Jael tiene 38 años y cinco hijas. Sobreviven con lo que gana su esposo vendiendo golosinas en el tren, raleado de pasajeros por la cuarentena. Cuando supo de la ocupación, trajo lo que pudo en un auto destartalado, única propiedad familiar.

"Nos vinimos con el auto cargado de sueños, de esperanza, nos trajimos el colchón, frazadas y nos instalamos primero con una carpita (de lona) de pileta, después una alfombra que encontramos en la calle", explica junto a su "casa", una choza improvisada.

Antes vivían con su suegra y otros 14 familiares. "Dormíamos en el living en un colchón de dos plazas, las nenas y nosotros, éramos casi 22 para comer, no pudimos más".

Una vivienda propia está fuera de su alcance. "Volvíamos llorando, alquilar no se podía, con la pandemia el trabajo no es como antes, a veces tenemos 900 pesos (1.16 dólares) por día, antes mi marido hacía 2,000".

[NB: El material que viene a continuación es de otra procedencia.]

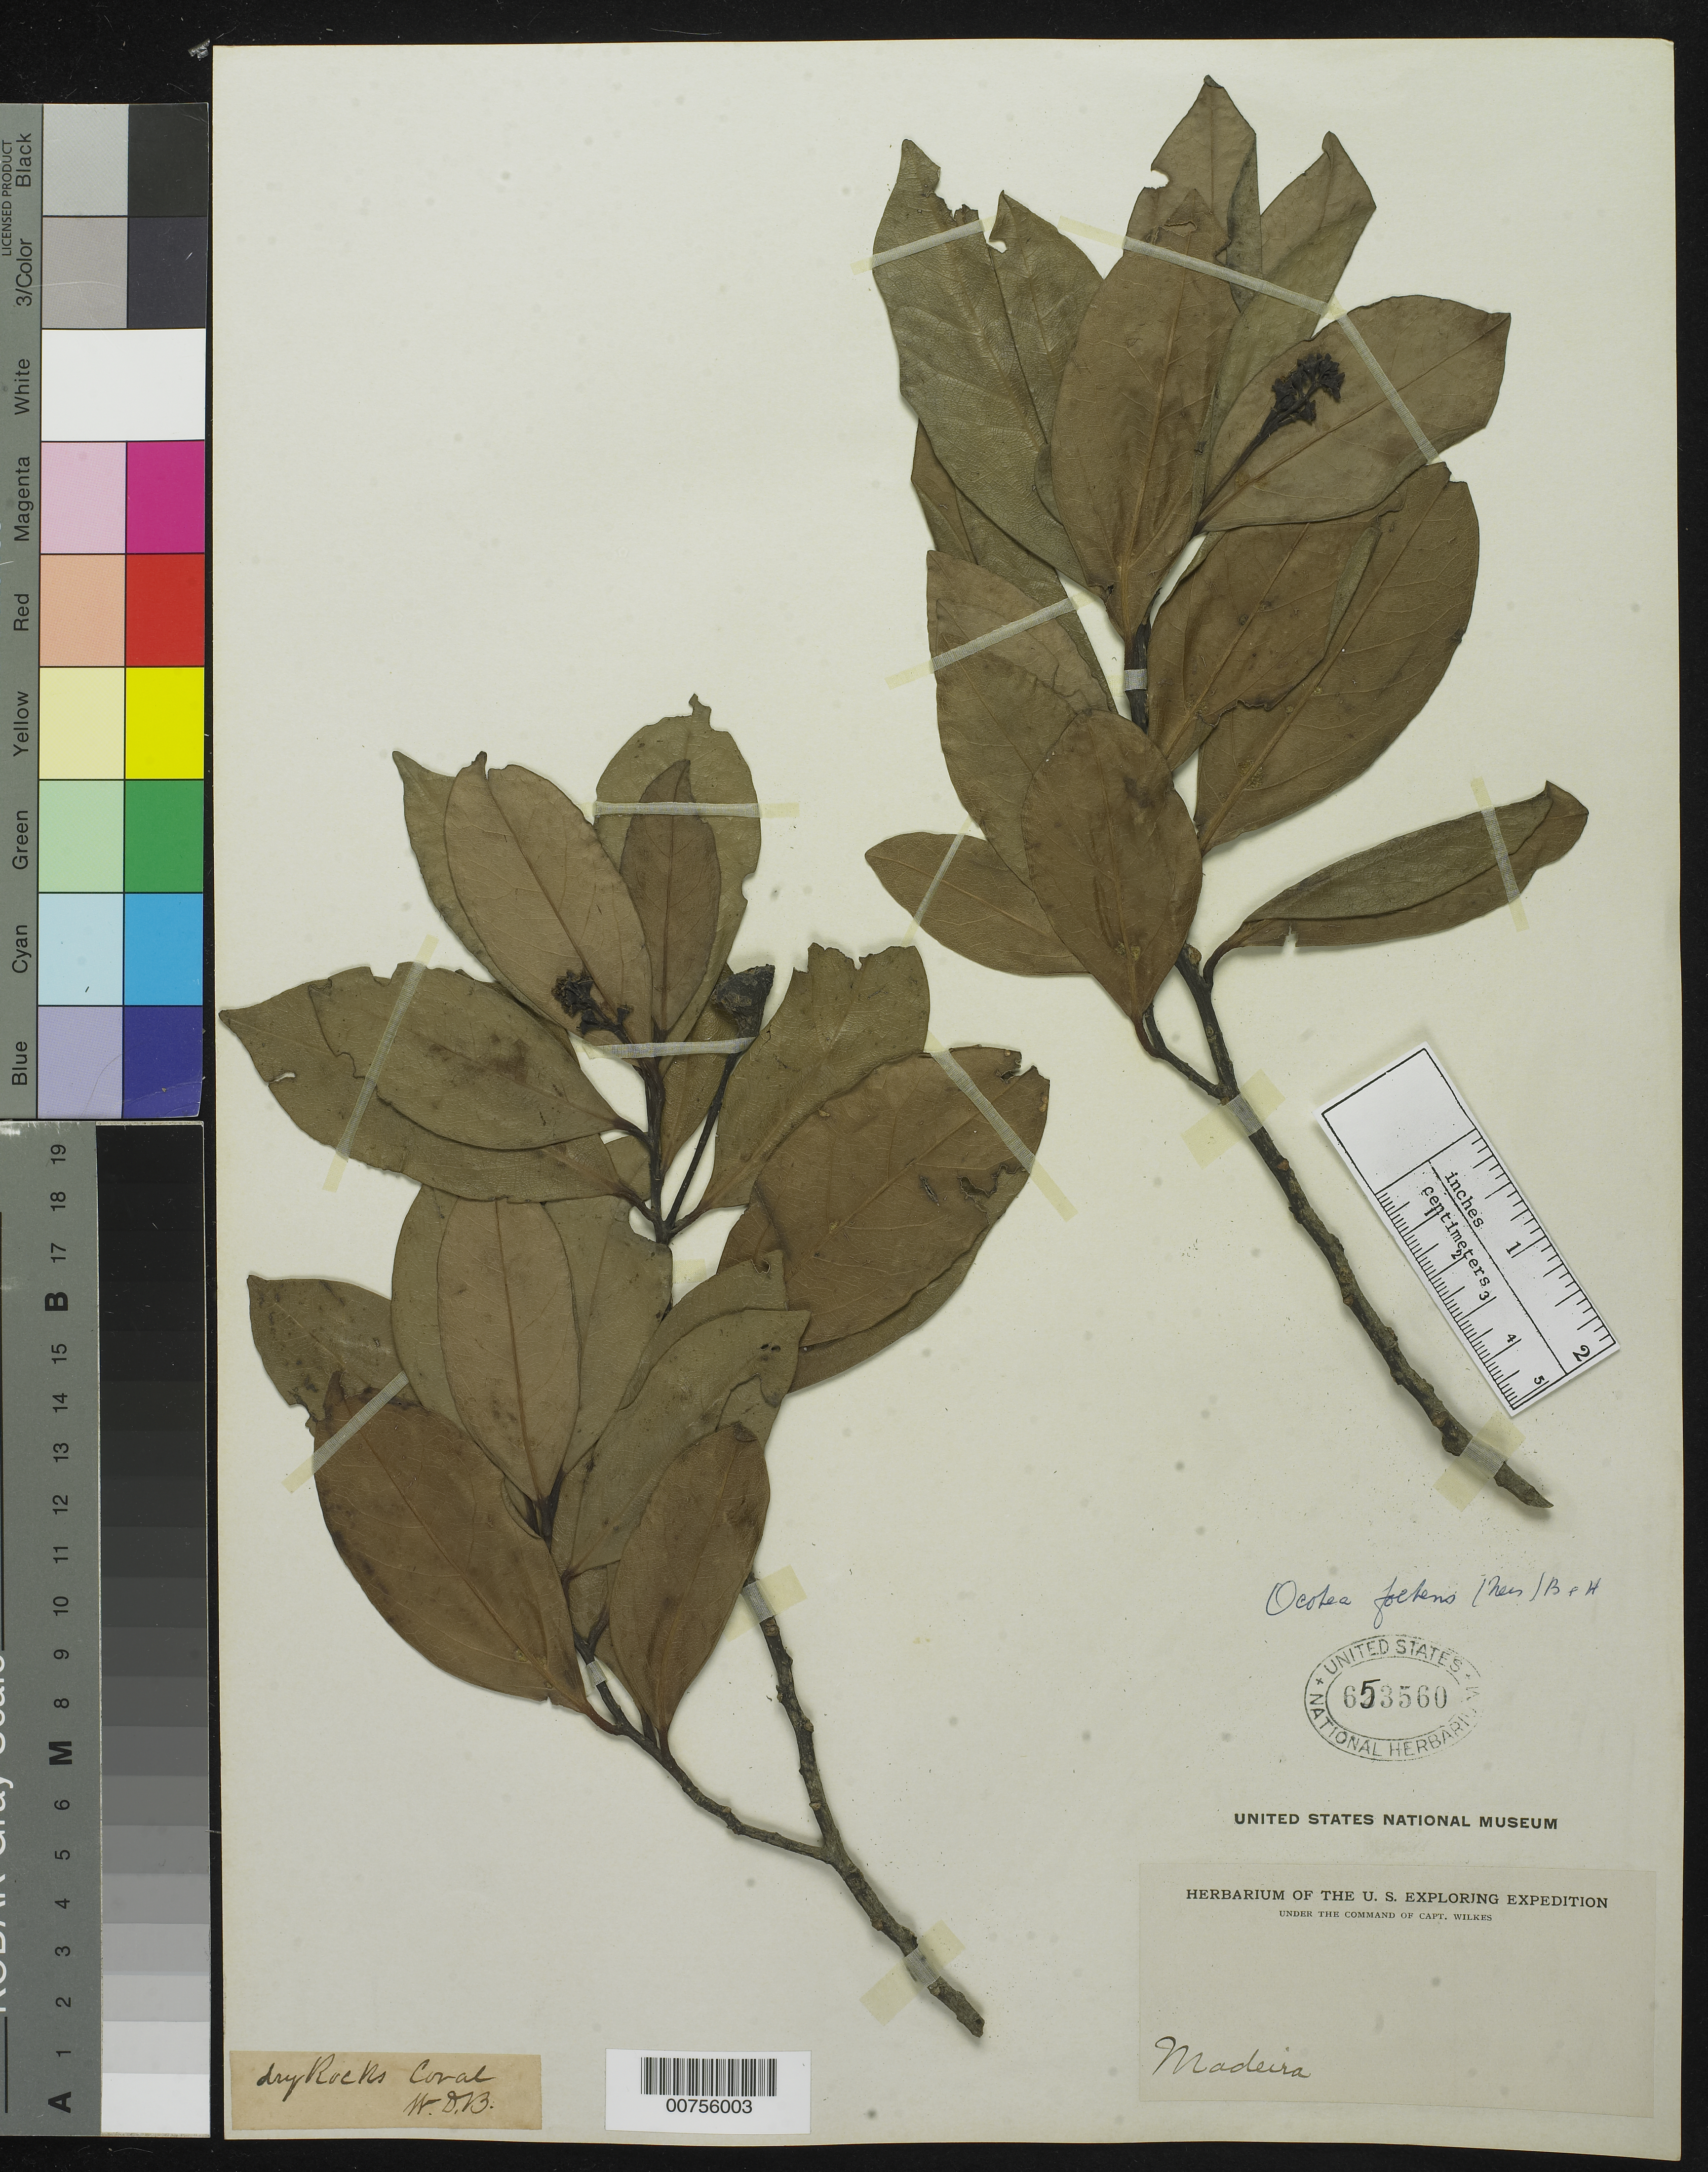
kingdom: Plantae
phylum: Tracheophyta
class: Magnoliopsida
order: Laurales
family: Lauraceae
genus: Ocotea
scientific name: Ocotea foetens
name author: Benth. & Hook. f.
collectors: Wilkes Explor. Exped.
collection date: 1838/1842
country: Portugal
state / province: Madeira (Aut. Reg.)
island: Madeira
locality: Funchal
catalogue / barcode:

En medio de las improvisadas carpas, el humo se levanta en una olla solidaria. En un rato habrá guiso para compartir.

"La República Argentina no está llena de ricos, hay mucha gente pobre, trabajadora, que quiere salir adelante", afirma Jael.

Con 44 millones de habitantes la pobreza alcanza casi al 40%, pero sobrepasa el 50% en algunas regiones.

Argentina está en recesión desde 2018 y su economía se derrumbará casi 10% más este año, según estimaciones del Fondo Monetario Internacional.

Tierras vacantes

El predio de Guernica no tiene dueño. Al menos ninguno de los que lo reclaman como propio pudo acreditar propiedad ante la justicia.

"Si no hay dueño, no hay usurpación, entonces no hay delito", asegura Eduardo Soares, de la Gremial de Abogados y Abogadas, patrocinador de los ocupantes de Guernica y de otras tomas de tierra que han ocurrido en la provincia de Buenos Aires durante la pandemia.

Una ley provincial sancionada en mayo, suspende "las ejecuciones o lanzamiento colectivos" hasta el 30 de septiembre.

Antes que venza el plazo, los abogados esperan un fallo que ponga a resguardo a los casi 3,000 niños que permanecen en Guernica.

"Somos familias, queremos un pedacito de tierra para vivir, que si falta el plato de comida por lo menos tener un techo. Hoy en día en Argentina es un montón", dice Yamila.